Without omission or alteration, write out all of the data.
━━ Dataset excerpts
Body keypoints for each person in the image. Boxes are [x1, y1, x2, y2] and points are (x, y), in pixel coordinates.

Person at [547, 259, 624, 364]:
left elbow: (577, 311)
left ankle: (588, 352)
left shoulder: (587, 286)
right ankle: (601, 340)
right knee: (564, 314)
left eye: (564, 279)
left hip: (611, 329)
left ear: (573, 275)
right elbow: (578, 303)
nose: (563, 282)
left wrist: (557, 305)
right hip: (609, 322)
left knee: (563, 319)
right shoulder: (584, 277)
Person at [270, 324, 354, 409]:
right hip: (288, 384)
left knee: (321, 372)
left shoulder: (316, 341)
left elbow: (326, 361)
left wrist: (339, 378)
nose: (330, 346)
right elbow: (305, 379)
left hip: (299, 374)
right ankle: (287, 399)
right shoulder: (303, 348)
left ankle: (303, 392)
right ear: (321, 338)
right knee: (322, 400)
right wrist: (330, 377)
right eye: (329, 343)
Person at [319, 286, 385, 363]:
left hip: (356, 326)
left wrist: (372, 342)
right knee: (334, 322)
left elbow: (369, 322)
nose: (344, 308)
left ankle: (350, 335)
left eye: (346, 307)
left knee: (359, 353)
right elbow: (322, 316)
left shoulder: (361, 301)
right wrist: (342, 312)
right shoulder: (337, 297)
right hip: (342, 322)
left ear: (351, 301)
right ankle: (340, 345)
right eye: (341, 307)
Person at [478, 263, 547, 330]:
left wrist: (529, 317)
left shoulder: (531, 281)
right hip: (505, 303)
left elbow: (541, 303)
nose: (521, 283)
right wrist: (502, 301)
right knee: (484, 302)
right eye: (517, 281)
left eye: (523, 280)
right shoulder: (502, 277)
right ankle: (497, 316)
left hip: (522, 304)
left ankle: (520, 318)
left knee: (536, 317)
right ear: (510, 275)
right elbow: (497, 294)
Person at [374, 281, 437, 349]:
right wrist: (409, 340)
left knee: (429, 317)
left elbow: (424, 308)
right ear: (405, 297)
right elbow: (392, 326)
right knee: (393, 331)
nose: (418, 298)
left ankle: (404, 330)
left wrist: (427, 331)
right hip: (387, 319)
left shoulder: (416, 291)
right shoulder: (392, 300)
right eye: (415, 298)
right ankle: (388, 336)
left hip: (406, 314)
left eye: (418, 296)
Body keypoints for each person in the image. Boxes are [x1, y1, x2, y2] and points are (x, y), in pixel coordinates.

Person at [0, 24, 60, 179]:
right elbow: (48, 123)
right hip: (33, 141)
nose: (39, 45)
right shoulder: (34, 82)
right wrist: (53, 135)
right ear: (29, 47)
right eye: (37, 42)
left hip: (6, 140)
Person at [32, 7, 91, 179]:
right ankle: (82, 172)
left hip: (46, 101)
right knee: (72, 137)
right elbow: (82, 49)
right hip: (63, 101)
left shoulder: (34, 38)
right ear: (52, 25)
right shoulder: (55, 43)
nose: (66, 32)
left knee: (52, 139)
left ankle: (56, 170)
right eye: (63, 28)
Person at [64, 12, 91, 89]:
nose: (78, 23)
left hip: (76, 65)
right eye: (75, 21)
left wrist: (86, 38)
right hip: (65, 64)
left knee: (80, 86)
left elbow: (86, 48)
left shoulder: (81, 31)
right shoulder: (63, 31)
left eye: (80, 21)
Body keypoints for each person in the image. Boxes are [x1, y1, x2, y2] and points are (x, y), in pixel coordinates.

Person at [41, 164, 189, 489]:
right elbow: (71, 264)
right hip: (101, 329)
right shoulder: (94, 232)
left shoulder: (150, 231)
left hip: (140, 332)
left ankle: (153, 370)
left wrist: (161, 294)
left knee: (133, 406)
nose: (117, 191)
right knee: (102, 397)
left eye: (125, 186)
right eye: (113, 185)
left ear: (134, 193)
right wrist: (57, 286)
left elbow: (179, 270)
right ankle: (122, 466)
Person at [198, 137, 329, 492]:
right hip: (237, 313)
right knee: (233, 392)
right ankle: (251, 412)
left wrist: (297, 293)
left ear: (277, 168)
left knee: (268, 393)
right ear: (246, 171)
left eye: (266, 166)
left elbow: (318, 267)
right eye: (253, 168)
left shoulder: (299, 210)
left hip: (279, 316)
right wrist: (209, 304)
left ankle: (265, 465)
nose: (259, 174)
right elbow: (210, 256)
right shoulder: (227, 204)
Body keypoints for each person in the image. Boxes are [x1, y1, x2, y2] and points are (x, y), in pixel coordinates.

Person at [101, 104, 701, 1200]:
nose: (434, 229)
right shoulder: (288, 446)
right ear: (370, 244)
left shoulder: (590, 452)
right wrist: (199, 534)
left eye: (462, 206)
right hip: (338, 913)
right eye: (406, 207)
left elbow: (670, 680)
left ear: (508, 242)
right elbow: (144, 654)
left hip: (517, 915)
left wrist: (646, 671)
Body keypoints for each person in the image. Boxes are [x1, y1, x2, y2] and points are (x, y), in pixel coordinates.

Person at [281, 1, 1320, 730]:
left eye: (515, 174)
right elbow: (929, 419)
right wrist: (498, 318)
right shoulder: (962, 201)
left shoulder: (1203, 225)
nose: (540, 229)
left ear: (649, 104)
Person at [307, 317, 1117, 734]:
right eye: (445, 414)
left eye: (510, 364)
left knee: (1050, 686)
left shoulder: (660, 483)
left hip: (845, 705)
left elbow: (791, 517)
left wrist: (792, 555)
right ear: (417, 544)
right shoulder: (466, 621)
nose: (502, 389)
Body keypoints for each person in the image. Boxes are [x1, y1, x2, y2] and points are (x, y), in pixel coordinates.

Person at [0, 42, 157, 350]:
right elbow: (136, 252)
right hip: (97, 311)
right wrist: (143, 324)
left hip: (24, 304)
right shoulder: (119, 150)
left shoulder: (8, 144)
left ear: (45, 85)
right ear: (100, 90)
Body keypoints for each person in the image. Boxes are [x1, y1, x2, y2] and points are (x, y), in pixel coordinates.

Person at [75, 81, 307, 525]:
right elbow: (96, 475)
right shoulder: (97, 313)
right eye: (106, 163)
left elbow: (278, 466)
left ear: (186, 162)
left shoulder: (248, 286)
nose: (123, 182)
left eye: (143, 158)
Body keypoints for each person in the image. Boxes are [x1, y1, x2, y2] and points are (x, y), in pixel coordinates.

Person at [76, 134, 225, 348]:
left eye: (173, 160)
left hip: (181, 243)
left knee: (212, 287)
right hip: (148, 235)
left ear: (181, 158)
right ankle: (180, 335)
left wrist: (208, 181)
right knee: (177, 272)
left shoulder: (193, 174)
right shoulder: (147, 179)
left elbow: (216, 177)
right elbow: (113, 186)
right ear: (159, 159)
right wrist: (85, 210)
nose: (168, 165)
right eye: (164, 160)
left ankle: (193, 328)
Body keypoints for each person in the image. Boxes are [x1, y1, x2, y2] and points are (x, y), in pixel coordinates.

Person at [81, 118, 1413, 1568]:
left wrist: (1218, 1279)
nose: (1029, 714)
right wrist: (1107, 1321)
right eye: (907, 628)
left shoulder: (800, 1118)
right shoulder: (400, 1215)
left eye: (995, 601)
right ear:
━━━━
● **Solution for this exercise**
Body keypoints for each person in the image. Boxes are [x1, y1, x2, y2] and points are (x, y), in pixel coordinates.

Person at [547, 259, 624, 364]:
left elbow: (577, 311)
left ankle: (588, 352)
left shoulder: (587, 286)
right ankle: (601, 340)
right knee: (564, 314)
left eye: (564, 279)
left hip: (611, 329)
left ear: (573, 275)
right elbow: (578, 303)
nose: (563, 282)
left wrist: (557, 305)
right hip: (609, 322)
left knee: (563, 319)
right shoulder: (584, 277)
Person at [270, 324, 354, 409]:
right hip: (288, 384)
left knee: (321, 372)
left shoulder: (316, 341)
left elbow: (326, 361)
left wrist: (339, 378)
nose: (330, 346)
right elbow: (305, 379)
left hip: (299, 374)
right ankle: (287, 399)
right shoulder: (303, 348)
left ankle: (303, 392)
right ear: (321, 338)
right knee: (322, 400)
right wrist: (330, 377)
right eye: (329, 343)
Person at [319, 286, 385, 363]:
left hip: (356, 326)
left wrist: (372, 342)
right knee: (334, 322)
left elbow: (369, 322)
nose: (344, 308)
left ankle: (350, 335)
left eye: (346, 307)
left knee: (359, 353)
right elbow: (322, 316)
left shoulder: (361, 301)
right wrist: (342, 312)
right shoulder: (337, 297)
right hip: (342, 322)
left ear: (351, 301)
right ankle: (340, 345)
right eye: (341, 307)
Person at [478, 263, 547, 330]:
left wrist: (529, 317)
left shoulder: (531, 281)
right hip: (505, 303)
left elbow: (541, 303)
nose: (521, 283)
right wrist: (502, 301)
right knee: (484, 302)
right eye: (517, 281)
left eye: (523, 280)
right shoulder: (502, 277)
right ankle: (497, 316)
left hip: (522, 304)
left ankle: (520, 318)
left knee: (536, 317)
right ear: (510, 275)
right elbow: (497, 294)
Person at [374, 281, 437, 349]:
right wrist: (409, 340)
left knee: (429, 317)
left elbow: (424, 308)
right ear: (405, 297)
right elbow: (392, 326)
right knee: (393, 331)
nose: (418, 298)
left ankle: (404, 330)
left wrist: (427, 331)
right hip: (387, 319)
left shoulder: (416, 291)
right shoulder: (392, 300)
right eye: (415, 298)
right ankle: (388, 336)
left hip: (406, 314)
left eye: (418, 296)
Body keypoints for each person in the image. Boxes are [x1, y1, x2, y2] and points are (x, y), in pixel coordinates.

Person at [0, 24, 60, 179]:
right elbow: (48, 123)
right hip: (33, 141)
nose: (39, 45)
right shoulder: (34, 82)
right wrist: (53, 135)
right ear: (29, 47)
right eye: (37, 42)
left hip: (6, 140)
Person at [32, 7, 91, 179]:
right ankle: (82, 172)
left hip: (46, 101)
right knee: (72, 137)
right elbow: (82, 49)
right hip: (63, 101)
left shoulder: (34, 38)
right ear: (52, 25)
right shoulder: (55, 43)
nose: (66, 32)
left knee: (52, 139)
left ankle: (56, 170)
right eye: (63, 28)
Person at [64, 12, 91, 89]:
nose: (78, 23)
left hip: (76, 65)
right eye: (75, 21)
left wrist: (86, 38)
right hip: (65, 64)
left knee: (80, 86)
left elbow: (86, 48)
left shoulder: (81, 31)
right shoulder: (63, 31)
left eye: (80, 21)
Body keypoints for each person in the image. Boxes are [x1, y1, x2, y2] and points are (x, y), in pixel coordinates.

Person at [41, 164, 189, 489]:
right elbow: (71, 264)
right hip: (101, 329)
right shoulder: (94, 232)
left shoulder: (150, 231)
left hip: (140, 332)
left ankle: (153, 370)
left wrist: (161, 294)
left knee: (133, 406)
nose: (117, 191)
right knee: (102, 397)
left eye: (125, 186)
right eye: (113, 185)
left ear: (134, 193)
right wrist: (57, 286)
left elbow: (179, 270)
right ankle: (122, 466)
Person at [198, 137, 329, 492]:
right hip: (237, 313)
right knee: (233, 392)
right ankle: (251, 412)
left wrist: (297, 293)
left ear: (277, 168)
left knee: (268, 393)
right ear: (246, 171)
left eye: (266, 166)
left elbow: (318, 267)
right eye: (253, 168)
left shoulder: (299, 210)
left hip: (279, 316)
right wrist: (209, 304)
left ankle: (265, 465)
nose: (259, 174)
right elbow: (210, 256)
right shoulder: (227, 204)
Body keypoints for each person in the image. Boxes are [x1, y1, x2, y2] and points are (x, y), in pixel coordinates.

Person at [101, 104, 701, 1200]:
nose: (434, 229)
right shoulder: (288, 446)
right ear: (370, 244)
left shoulder: (590, 452)
right wrist: (199, 534)
left eye: (462, 206)
right hip: (338, 913)
right eye: (406, 207)
left elbow: (670, 680)
left ear: (508, 242)
right elbow: (144, 654)
left hip: (517, 915)
left wrist: (646, 671)
Body keypoints for each person in the image. Boxes are [x1, y1, x2, y2] and points are (x, y), in pixel coordinates.

Person at [281, 1, 1320, 730]:
left eye: (515, 174)
right elbow: (929, 419)
right wrist: (498, 318)
right shoulder: (962, 201)
left shoulder: (1203, 225)
nose: (540, 229)
left ear: (649, 104)
Person at [307, 317, 1117, 734]:
right eye: (445, 414)
left eye: (510, 364)
left knee: (1050, 686)
left shoulder: (660, 483)
left hip: (845, 705)
left elbow: (791, 517)
left wrist: (792, 555)
right ear: (417, 544)
right shoulder: (466, 621)
nose: (502, 389)
Body keypoints for each person in the image. Boxes are [x1, y1, x2, y2] and points are (x, y), in pixel coordinates.

Person at [0, 42, 157, 350]:
right elbow: (136, 252)
right hip: (97, 311)
right wrist: (143, 324)
left hip: (24, 304)
right shoulder: (119, 150)
left shoulder: (8, 144)
left ear: (45, 85)
right ear: (100, 90)
Body keypoints for each person in the image. Boxes are [x1, y1, x2, y2] and points are (x, y), in pixel coordinates.

Person at [75, 81, 307, 525]:
right elbow: (96, 475)
right shoulder: (97, 313)
right eye: (106, 163)
left elbow: (278, 466)
left ear: (186, 162)
left shoulder: (248, 286)
nose: (123, 182)
left eye: (143, 158)
Body keypoints for each person in the image. Boxes are [x1, y1, x2, y2] and points are (x, y), in pixel coordinates.

Person at [76, 134, 225, 348]:
left eye: (173, 160)
left hip: (181, 243)
left knee: (212, 287)
right hip: (148, 235)
left ear: (181, 158)
right ankle: (180, 335)
left wrist: (208, 181)
right knee: (177, 272)
left shoulder: (193, 174)
right shoulder: (147, 179)
left elbow: (216, 177)
right elbow: (113, 186)
right ear: (159, 159)
right wrist: (85, 210)
nose: (168, 165)
right eye: (164, 160)
left ankle: (193, 328)
Body keypoints for each person in the image. Boxes are [x1, y1, x2, y2] and points are (x, y), in pixel coordinates.

Person at [81, 118, 1413, 1568]:
left wrist: (1218, 1279)
nose: (1029, 714)
right wrist: (1107, 1321)
right eye: (907, 628)
left shoulder: (800, 1118)
right shoulder: (400, 1215)
left eye: (995, 601)
right ear:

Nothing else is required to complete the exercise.